The series Pictures for an Apartment (2002) dealt with the issue of a painting's utility and poor artistic taste, with five copies of paintings designed for different rooms in an apartment – the living room, the kitchen, and so on. The author even photographed them hanging in showcase interiors in IKEA stores. The artworks from the Framed Pictures series (2000), painted from photographs with a passe-partout mount and black frames painted in, were also supposed to fit into any home. The series began with Whistler's Mother's Painting, fifty copies of the painting on the wall in Whistler's famous The Artist's Mother from 1871. Bujnowski approached the same issue from another angle in How to Paint the Pope (2001), in which he demonstrated how, in a series of simple steps, anyone could create a representation of Pope John Paul II.
In 2001, Bujnowski carried out a series of actions in which he physically renovated the interiors or exteriors of artistic institutions, blurring the distinction between the painter-as-artist and the painter-as-worker. He personally repainted the façade of Krakow's Bunkier Sztuki gallery, selecting the colours in consultation with the local conservation officer and creating an enormous abstract mural in the process. At Galeria Arsenał in Białystok he painted the window frames, radiators and windowsills in peach, an action he repeated at the Inner Spaces Centre for Contemporary Art in Poznań. While working, he usually displayed the empty paint cans and offered his own brand of paint for sale. Actions like these shifted attention away from the painter as a creator of images to the painter as the designer of man's aesthetic environment, emphasising his social utility. In a later series called Traces of Paintings (2005), he pointed out the aesthetic aspect of everyday life by creating the illusion of the trace of a painting left on the wall. A similar appropriation of random aesthetics was apparent in the series Stains (2003), in which he represented on canvas the round imprints left by coffee cups or teacups on a table.
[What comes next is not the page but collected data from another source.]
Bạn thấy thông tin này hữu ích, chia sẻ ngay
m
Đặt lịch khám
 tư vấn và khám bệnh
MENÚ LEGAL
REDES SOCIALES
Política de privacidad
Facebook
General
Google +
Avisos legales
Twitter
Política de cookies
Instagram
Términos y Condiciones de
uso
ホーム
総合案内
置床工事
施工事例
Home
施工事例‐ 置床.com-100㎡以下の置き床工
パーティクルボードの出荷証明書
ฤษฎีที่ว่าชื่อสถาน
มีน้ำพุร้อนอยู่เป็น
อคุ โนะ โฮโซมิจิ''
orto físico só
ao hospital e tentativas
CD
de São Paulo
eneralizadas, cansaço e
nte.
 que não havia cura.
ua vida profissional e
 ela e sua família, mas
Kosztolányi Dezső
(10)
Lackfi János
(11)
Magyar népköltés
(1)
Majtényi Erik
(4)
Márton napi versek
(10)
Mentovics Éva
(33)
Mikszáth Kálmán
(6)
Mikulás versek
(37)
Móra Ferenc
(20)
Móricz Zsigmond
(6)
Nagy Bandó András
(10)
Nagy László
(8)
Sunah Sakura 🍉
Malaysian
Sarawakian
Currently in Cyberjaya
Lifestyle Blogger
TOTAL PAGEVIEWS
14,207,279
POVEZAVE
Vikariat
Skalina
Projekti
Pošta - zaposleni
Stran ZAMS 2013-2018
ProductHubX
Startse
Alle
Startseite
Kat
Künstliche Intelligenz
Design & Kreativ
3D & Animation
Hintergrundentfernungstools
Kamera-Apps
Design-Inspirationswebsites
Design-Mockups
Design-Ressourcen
Bujnowski eventually began using his paintings to reach for a reality accessible only via technology. The series Satellite features blurry black-and-white abstract "photos" of outer space, and in USG he painted scans of the human body, as they are seen on a USG monitor in a doctor's office.
Several of the artist's projects combined painting with video (such as Flowers or Nails, both 2005). Film played a particularly important role in the series Dusk (2004), in which black-and-white landscapes were gradually covered with black paint. The process of the transformation of a scene into black monochrome – night falling – was recorded on video as well.
Bujnowski used his own self-portrait as the starting point for a large-scale project called Visa Portrait (2004), in which he photographed the painting and attached it to his US visa application in place of an actual photo. He was granted the visa, and while in the US he attended a flying course. Thus he not only returned to his theme of originals vs. copies, making it impossible to say which came first, but also joined the debate on the fear of terrorism by showing how easy it was to circumvent security procedures.
In 2006, Bujnowski contacted various political parties and organisations and offered to paint banners for them, irrespective of which political option they represented. Contrary to his expectations, only left-wing organisations responded. After being used in actual street marches, the banners were then shown in a gallery exhibition. Once again, the artist was returning to the idea of painting's usefulness, this time by giving it a role in political activism.
Author: Karol Sienkiewicz, December 2006.